Serba Dinamik (Serba) reported a strong set of 1Q19 results – revenue, EBITDA and net profit all achieved new highs. This was underpinned by both stronger maintenance activities, with Malaysia showing the largest growth, and EPCC revenue expansion as more of the asset ownership projects gradually commence construction. Serba declared a higher interim dividend of 2.3sen (vs. 1.9sen in 1Q18). We reiterate our BUY call with a higher TP of RM5.50.

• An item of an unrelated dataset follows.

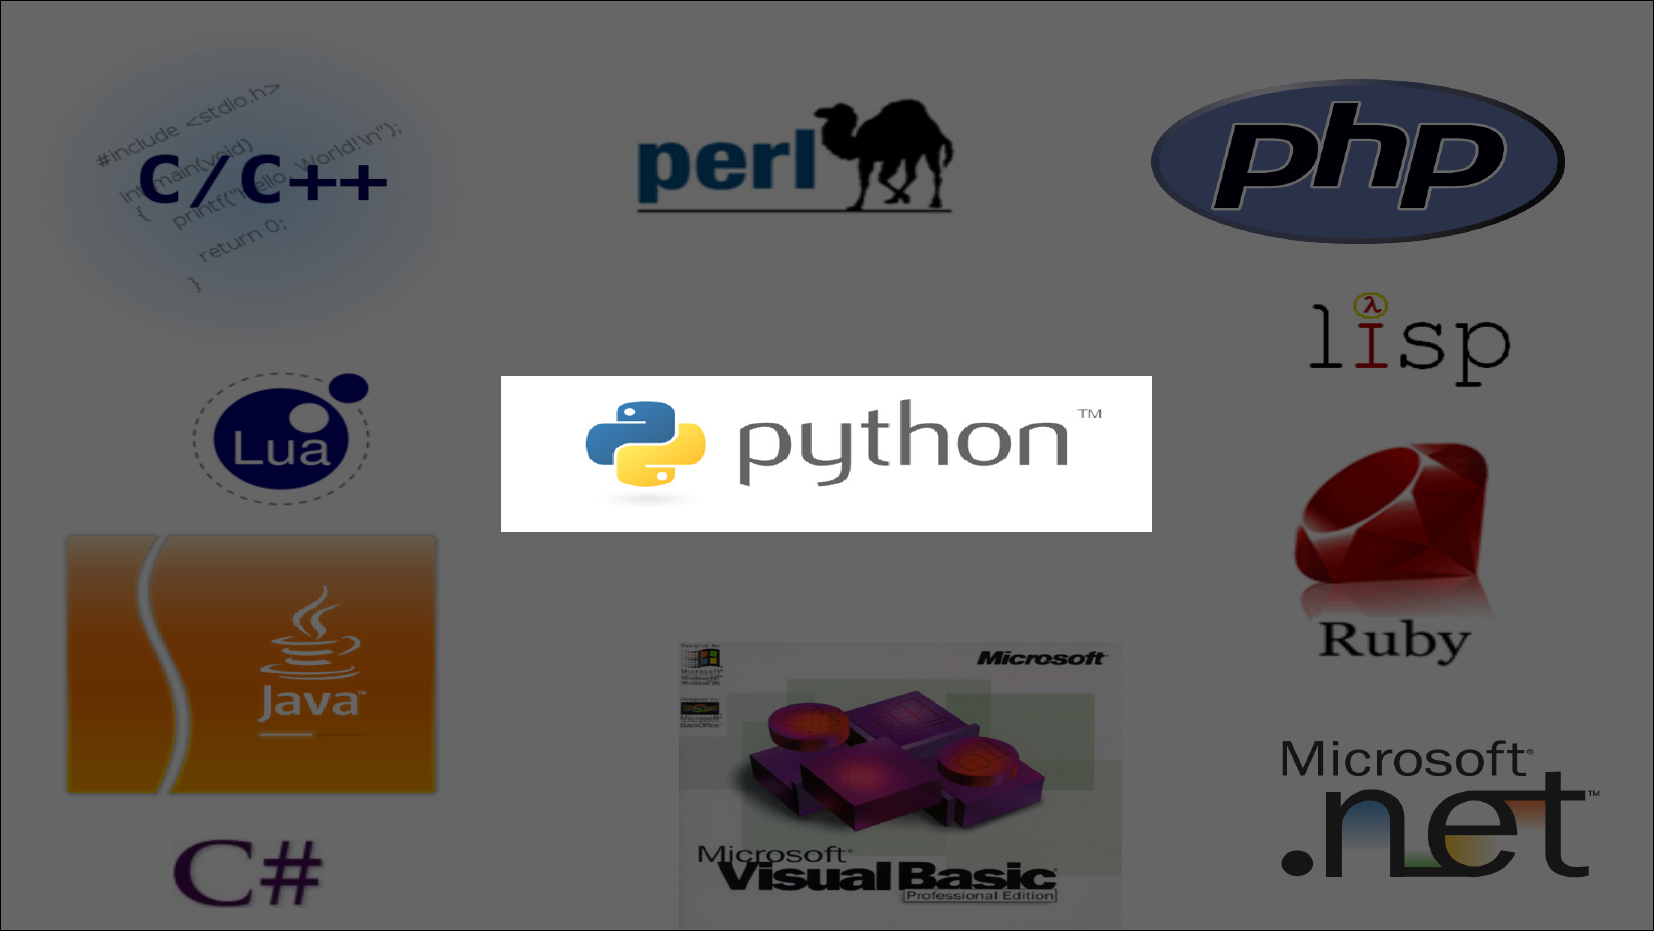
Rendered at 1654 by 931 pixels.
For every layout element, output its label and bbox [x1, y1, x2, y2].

text_box [0, 0, 1654, 931]
picture [501, 376, 1152, 532]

Serba’s 1Q19 net profit of RM112m (+21% yoy) was in line with expectations, accounting for 24% of our and the street’s forecasts. 1Q19 revenue was up 35% yoy lifted by higher O&M (+35%) and EPCC (+18%) contributions. Malaysia registered the strongest growth in 1Q19 (31% of total revenue from 27% back in 1Q18) among rest of the regions, mainly driven by the higher activities from Sarawak (PCSB’s onshore MCM contract, Sarawak Shell and MLNG). EPCC revenue increased 18% yoy, partly attributed to the maiden contribution from its Laos hydropower plant project. The asset projects’ construction now makes up 40% of total EPCC revenue. We expect EPCC revenue to be progressively higher in the coming quarters as the Laos project commenced construction in 2Q19 while the Tanzania chlor-alkali plants now still at the design stage will see higher recognitions from deliveries of equipment.
Management guided that the 2019-20 capex spending will likely increase to RM500m (from RM450m), in preparation for new contracts the group is looking to secure. The group borrowings are also expected to increase by an additional RM600m in 2Q19 as it draws down its sukuk to fund its potential contracts. As a result, we expect finance costs to increase by around RM19m in the 2H19, which is still manageable.
Serba’s earnings growth profile remains attractive backed by its RM8.3bn orderbook, comprised of RM6.1bn O&M and RM2.2bn EPCC works. The group continues to be active in bidding for new contracts with its tenderbook now at RM15.8bn (local and overseas split 25:65; O&M, EPCC split 60:40). We maintain our BUY rating with a higher 12-month target price of RM5.50 (from RM4.50), based on an unchanged 14x PER rolled forward to FY20E EPS.